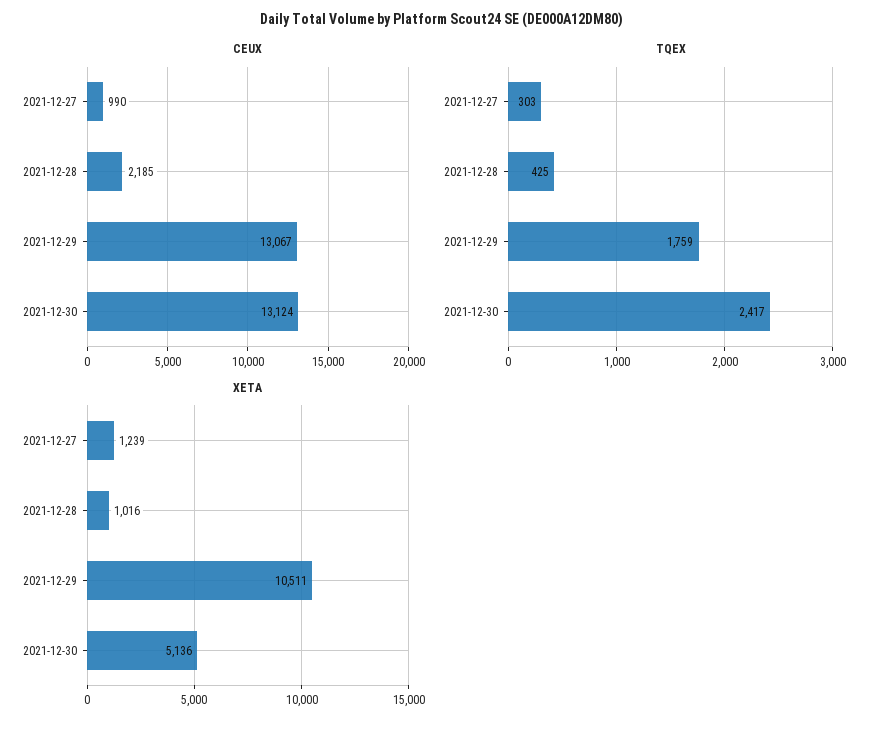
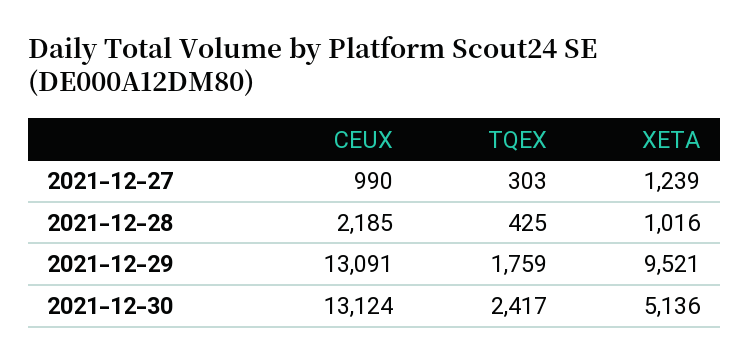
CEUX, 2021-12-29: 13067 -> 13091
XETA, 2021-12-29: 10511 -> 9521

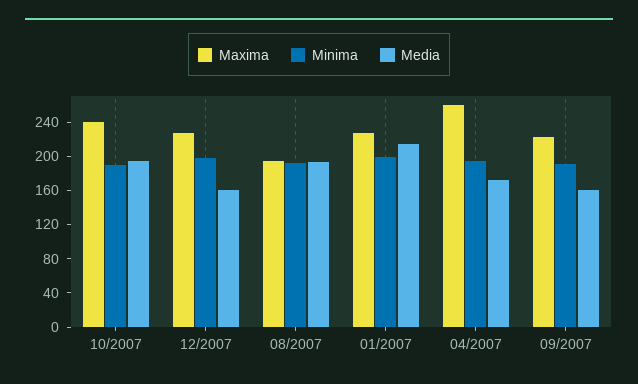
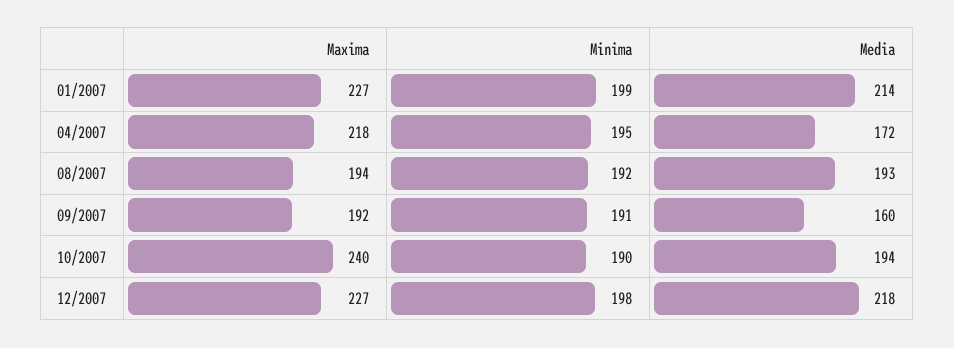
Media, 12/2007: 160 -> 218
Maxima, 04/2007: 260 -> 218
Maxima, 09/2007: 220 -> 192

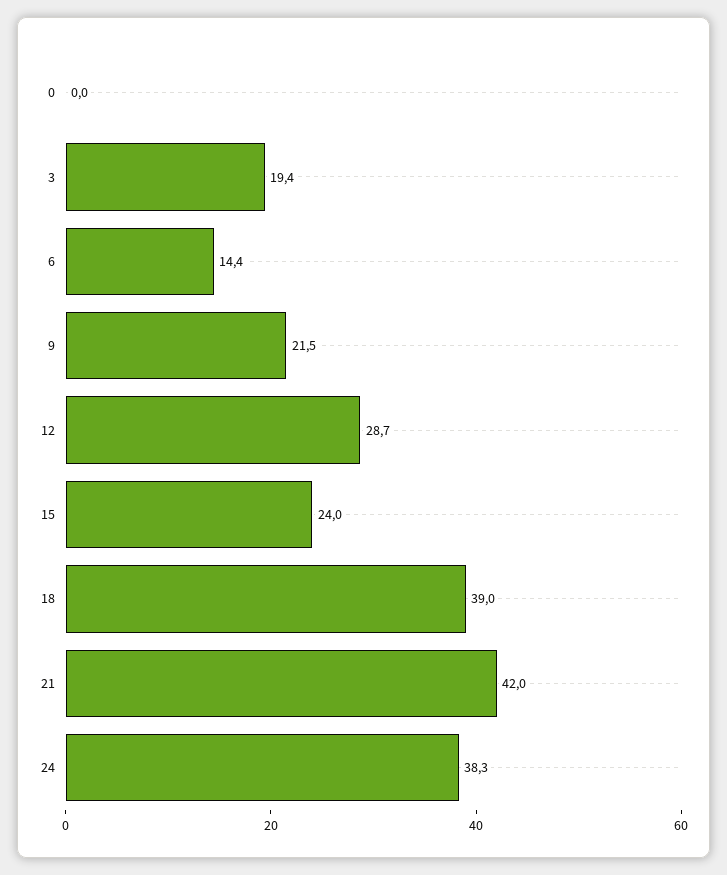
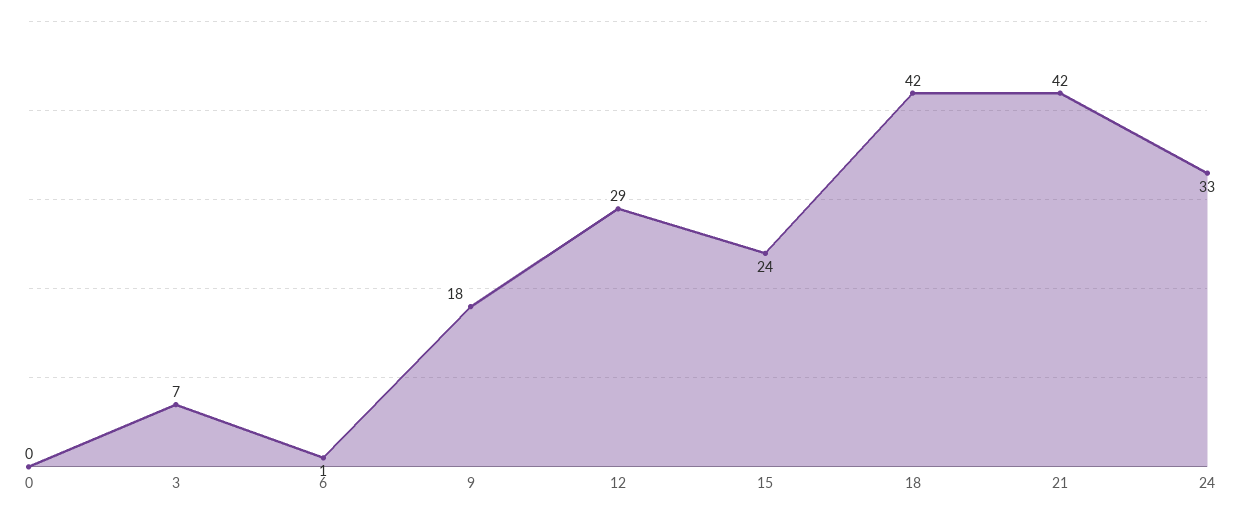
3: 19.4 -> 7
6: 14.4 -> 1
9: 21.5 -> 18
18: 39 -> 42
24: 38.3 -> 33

____________________

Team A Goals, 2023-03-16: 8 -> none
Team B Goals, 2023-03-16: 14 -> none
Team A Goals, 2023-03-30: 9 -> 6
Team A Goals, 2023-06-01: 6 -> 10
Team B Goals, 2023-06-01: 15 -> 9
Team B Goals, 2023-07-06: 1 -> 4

____________________

### TASK REQUIREMENTS:
Using the data above, return the lines from the one holding "Media, 12/2007: 160 -> 218" through the one holding "24: 38.3 -> 33" exactly, but not the pictures.

### WRITTEN SOLUTION:
Media, 12/2007: 160 -> 218
Maxima, 04/2007: 260 -> 218
Maxima, 09/2007: 220 -> 192

3: 19.4 -> 7
6: 14.4 -> 1
9: 21.5 -> 18
18: 39 -> 42
24: 38.3 -> 33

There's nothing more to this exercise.